Let's define the variables we will use in this problem. Let \( x \) represent the original number of students who agreed to contribute to the gift. Let \( y \) be the amount of money each originally agreed to contribute.

The total amount needed for the gift is \( \$80 \). Therefore, we have the equation \( x \times y = 80 \), where \( x \) is the original number of students and \( y \) is the amount each contributes.

After 2 students dropped out, the remaining students had to pay an additional \( \$2 \) each. Thus, the new number of students is \( x - 2 \), and each has to pay \( y + 2 \). The equation becomes \((x - 2) \times (y + 2) = 80\).

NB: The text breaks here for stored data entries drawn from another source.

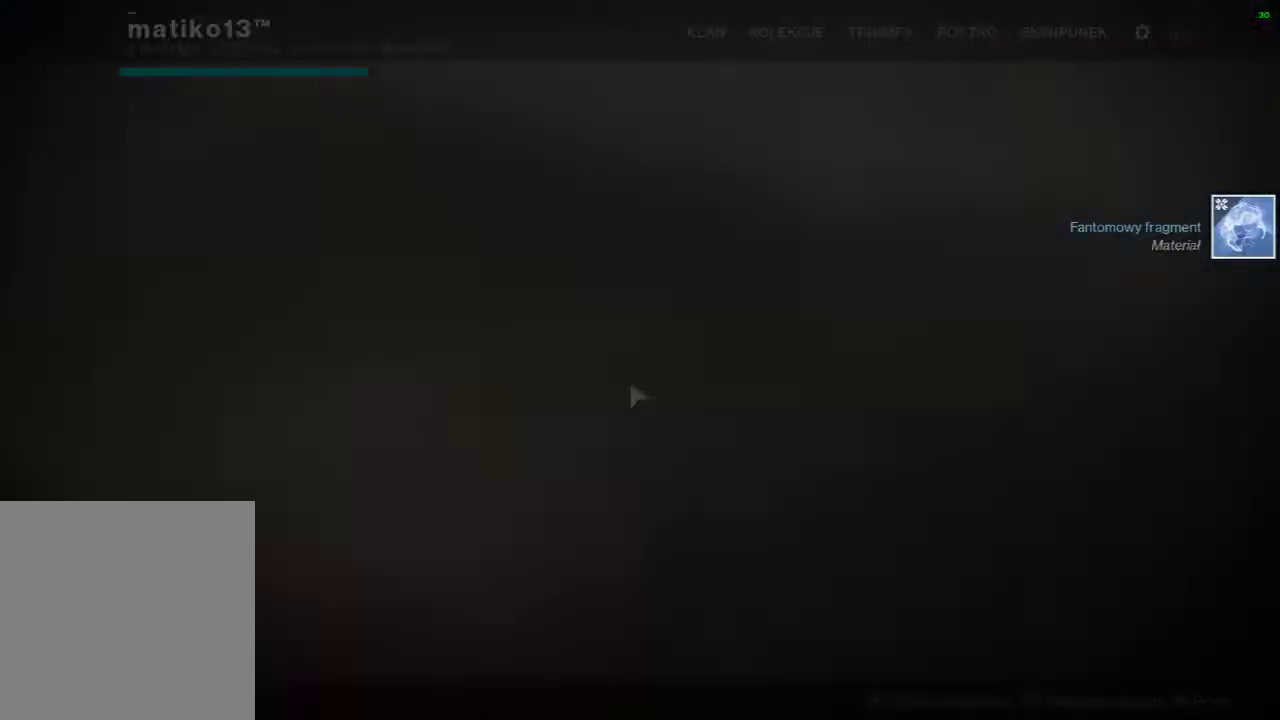
{"buttons": [], "events": []}
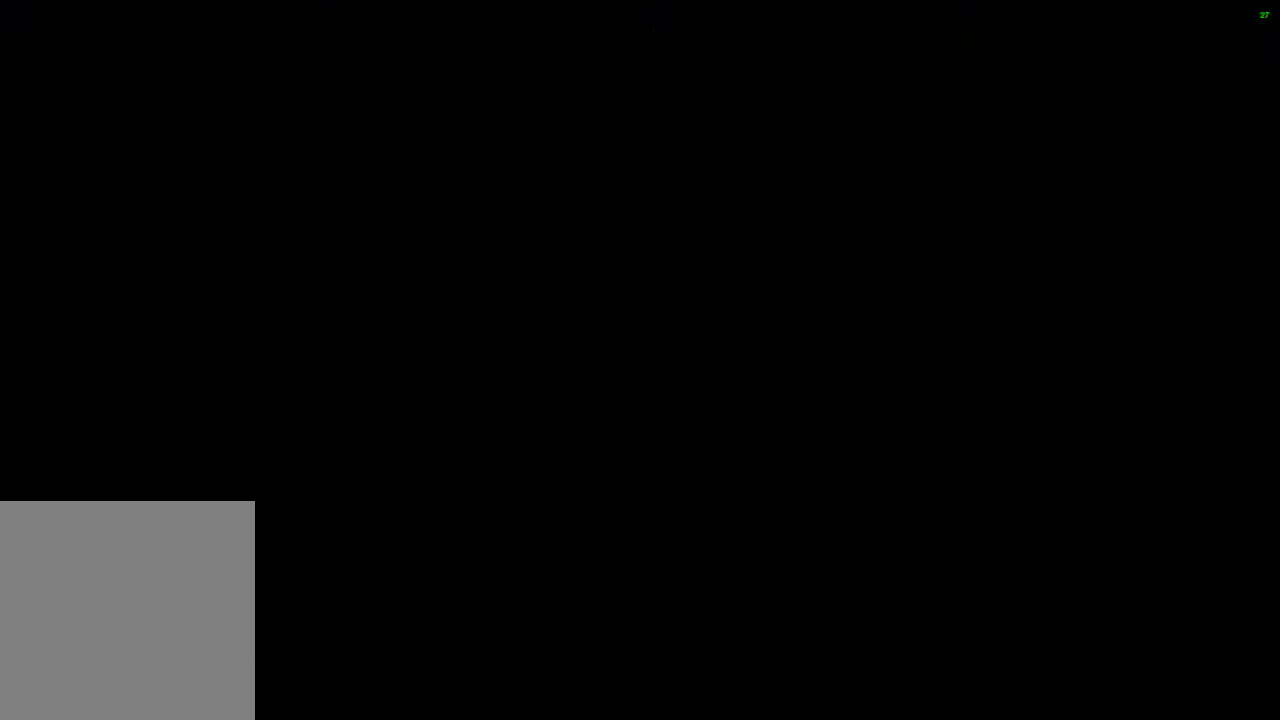
{"buttons": [], "events": []}
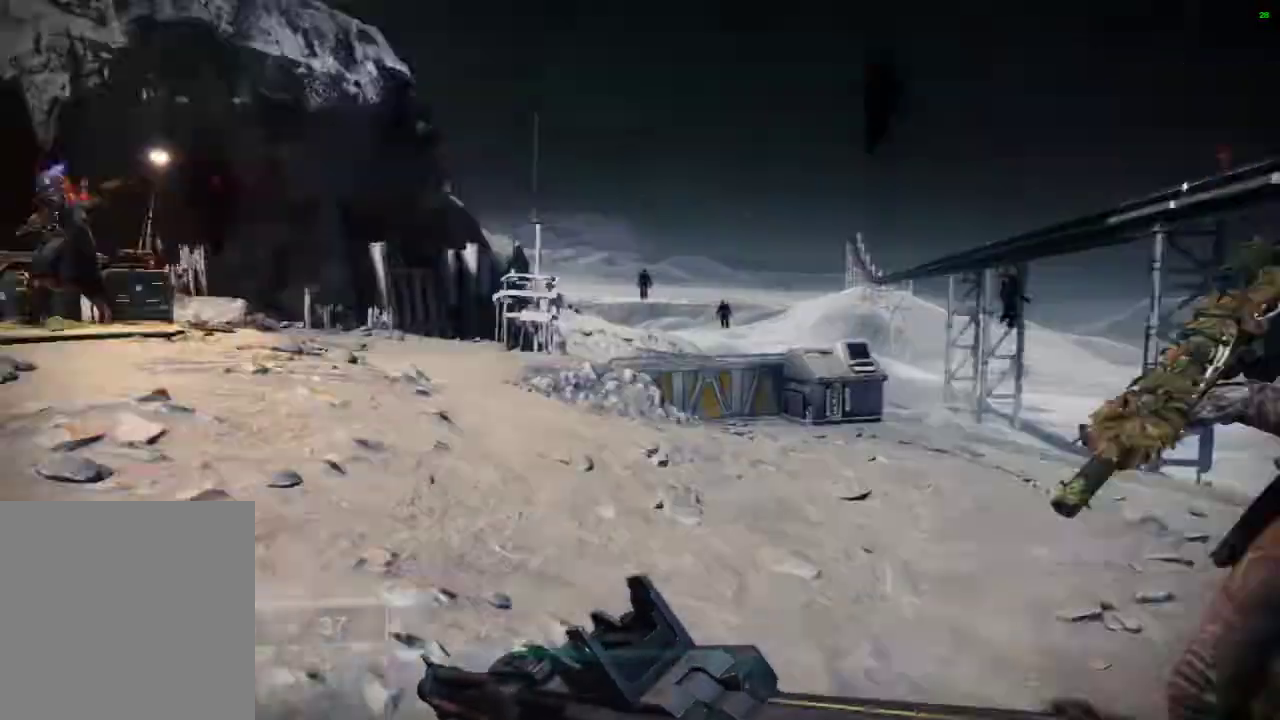
{"buttons": [], "events": []}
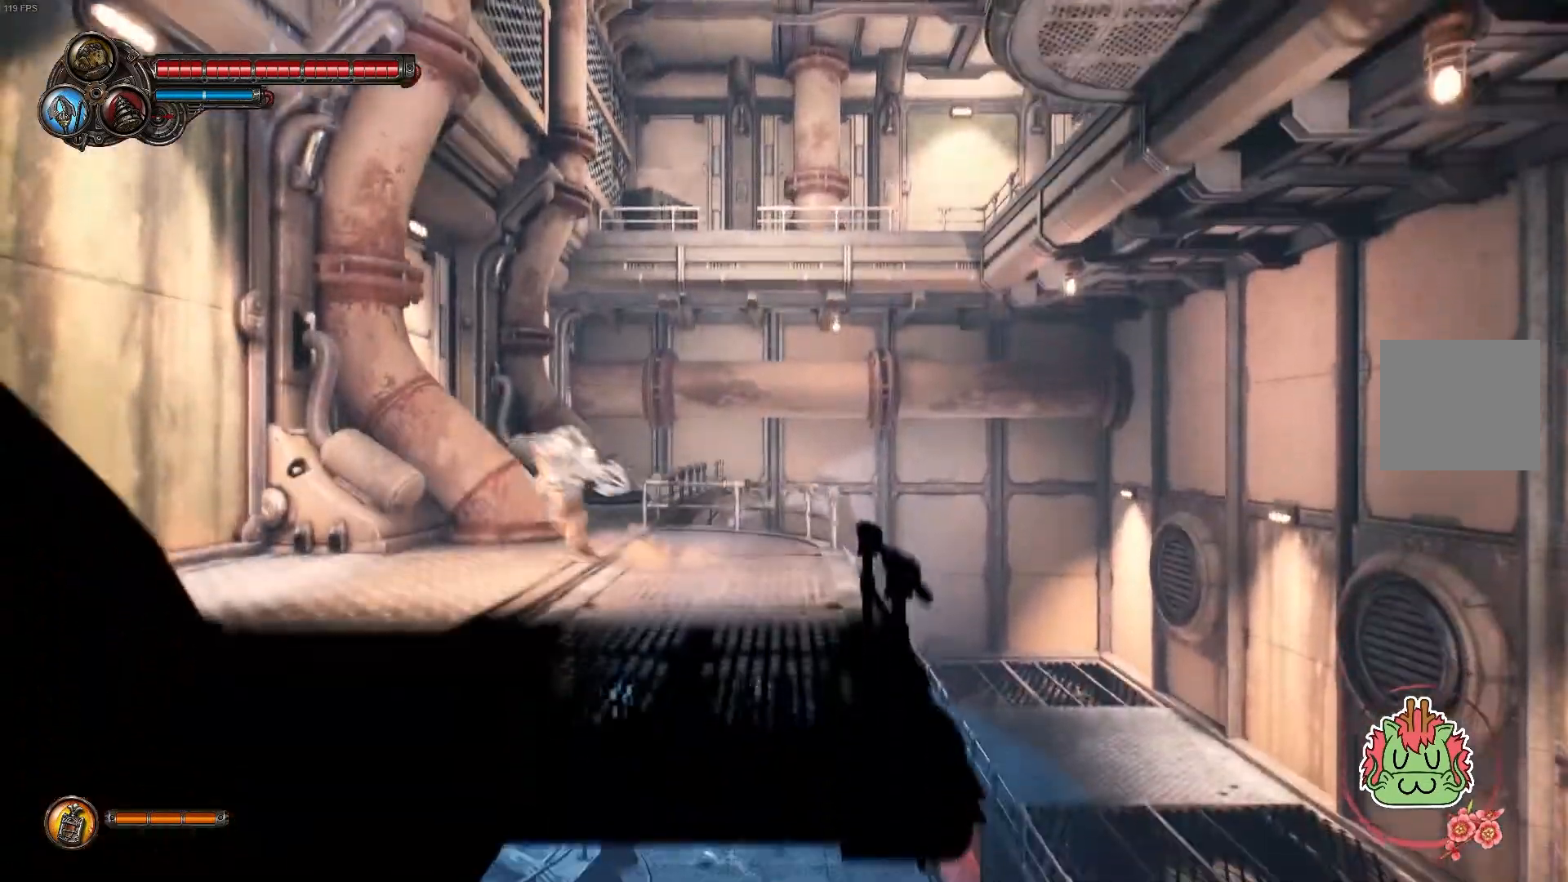
Gameplay with a controller (Xbox layout); each line is a JSON object with the inputs held at the frame after it (dt_ms = milliseconds from this image to that frame). "events" lists button and stick changes between this image and that frame as [ms after this image, input, new state], when the widget could be followed in between.
{"dt_ms": 500, "buttons": [], "left_stick": "left", "right_stick": "center", "events": []}
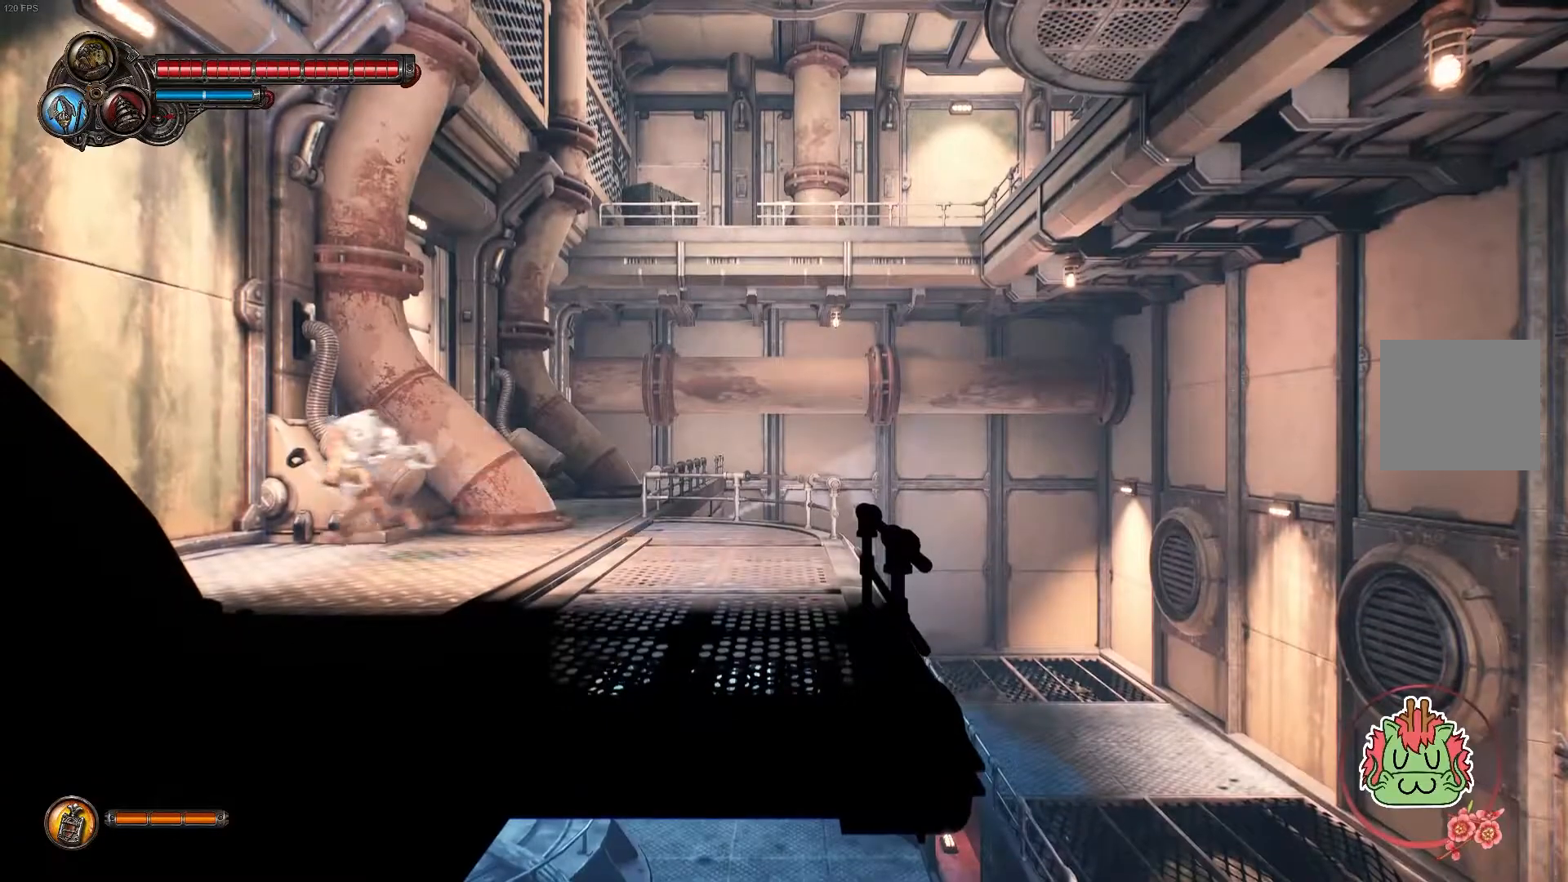
{"dt_ms": 500, "buttons": [], "left_stick": "right", "right_stick": "center", "events": [[100, "left_stick", "right"]]}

With the two equations: 1. \( xy = 80 \) 2. \( (x - 2)(y + 2) = 80 \), substitute \( y \) from the first equation into the second: \( y = \frac{80}{x} \) Substitute into the second equation: \( (x - 2)\left(\frac{80}{x} + 2\right) = 80 \). Simplify:\( 80 - \frac{160}{x} + 2x - 4 = 80 \). Solve:\( 2x - \frac{160}{x} = 4 \). Multiply through by \( x \):\( 2x^2 - 160 = 4x \). Rearrange:\( 2x^2 - 4x - 160 = 0 \). Divide by 2:\( x^2 - 2x - 80 = 0 \). Solve using the quadratic formula:\( x = \frac{-b \pm \sqrt{b^2 - 4ac}}{2a} \) where \( a=1, b=-2, c=-80 \).\( x = \frac{2 \pm \sqrt{4 + 320}}{2} \),\( x = \frac{2 \pm \sqrt{324}}{2} \),\( x = \frac{2 \pm 18}{2} \). Solutions are \( x = 10 \) or \( x = -8 \). Since we cannot have negative students, \( x = 10 \).

If originally 10 students planned to contribute, after 2 decided not to, the number of students who actually contributed is \( x - 2 = 10 - 2 = 8 \).